それから、末期ガンのように、死の宣告を受けて徐々に体が弱っていく段階を経る人は、「死の受容過程5段階モデル」と呼ばれる精神的プロセスを辿ることを理解するのも、受容への近道となるかもしれません。

<死の受容過程5段階モデル>

・否認…死を受け入れない。

・怒り…理不尽な死への怒り。

・取り引き…死を回避するための取引の模索。

・抑うつ…気分の落ち込み。

・受容…死を受け入れる段階。

私は以前、顔出しも名前出しもしていない、20代で末期がんに罹った人の記事を熱心に最初から最後まで読んだことがあります。

彼の記事によると、「ガンの宣告を受けた時は、半狂乱と悲しみにふさぎ込んでいたが、死の受容過程を知った時、自分の精神がまさにこのプロセスを通っていたことを理解して、誰しもが通る道なのだと落ち着きを得た」とありました。
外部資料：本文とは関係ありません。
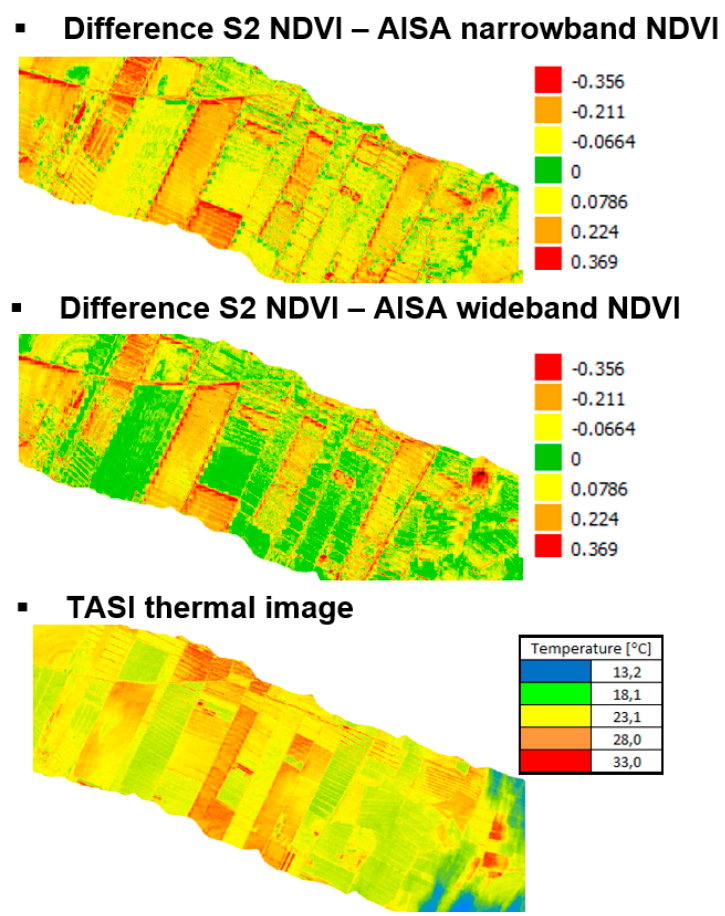
Figure 6. Example showing the difference between Sentinel-2 NDVI and AISA narrowband NDVI (top), and AISA wideband NDVI (middle panel). Bottom panel shows the TASI thermal image in [ ° C]. Region corresponds to yellow rectangle in Figure 5.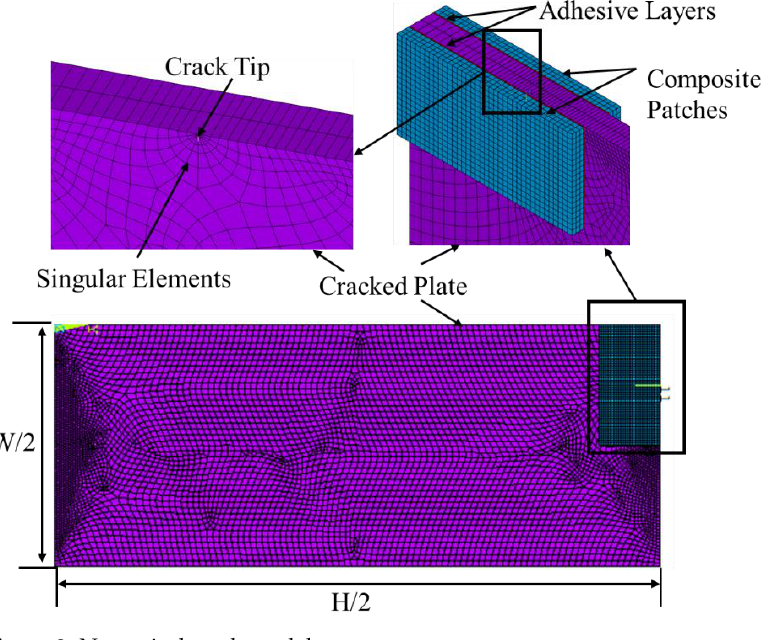
Figure 2. Numerical mesh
また、「最初はやり残したことがないように、あれこれ旅行や好きなことをやろうと思ったが、すぐにその気持ちは消えた。代わりに湧き上がったのは、自分のガンへの気持ちをネットに刻みつけ、それを読んだ人が少しでも救われたら…という思いだった」とありました。

結局、その男性は亡くなる数日前まで、携帯から頑張って記事を投稿し続け、「○○(男性のハンドルネーム)は安らかに旅立ちました。ご支援ありがとうございました。」という男性の家族からの投稿で更新の終わりを告げたのです。

彼がこの世に残した一文が他のがん患者の人の心に届くことで、受け止め方のヒントを得られるのではないでしょうか。末期ガンになってしまった人も、最後は「受容」へとたどり着く、ということを知っておくことで「気持ちの上ではいつか楽になれる」と思いました。

今回の記事を見て、出てこない情報などないように思える、ぽっかり空いたネットの穴を感じます。微力ながら、少しでも空いた穴を塞ぐ一助になるような記事を制作したいと思います。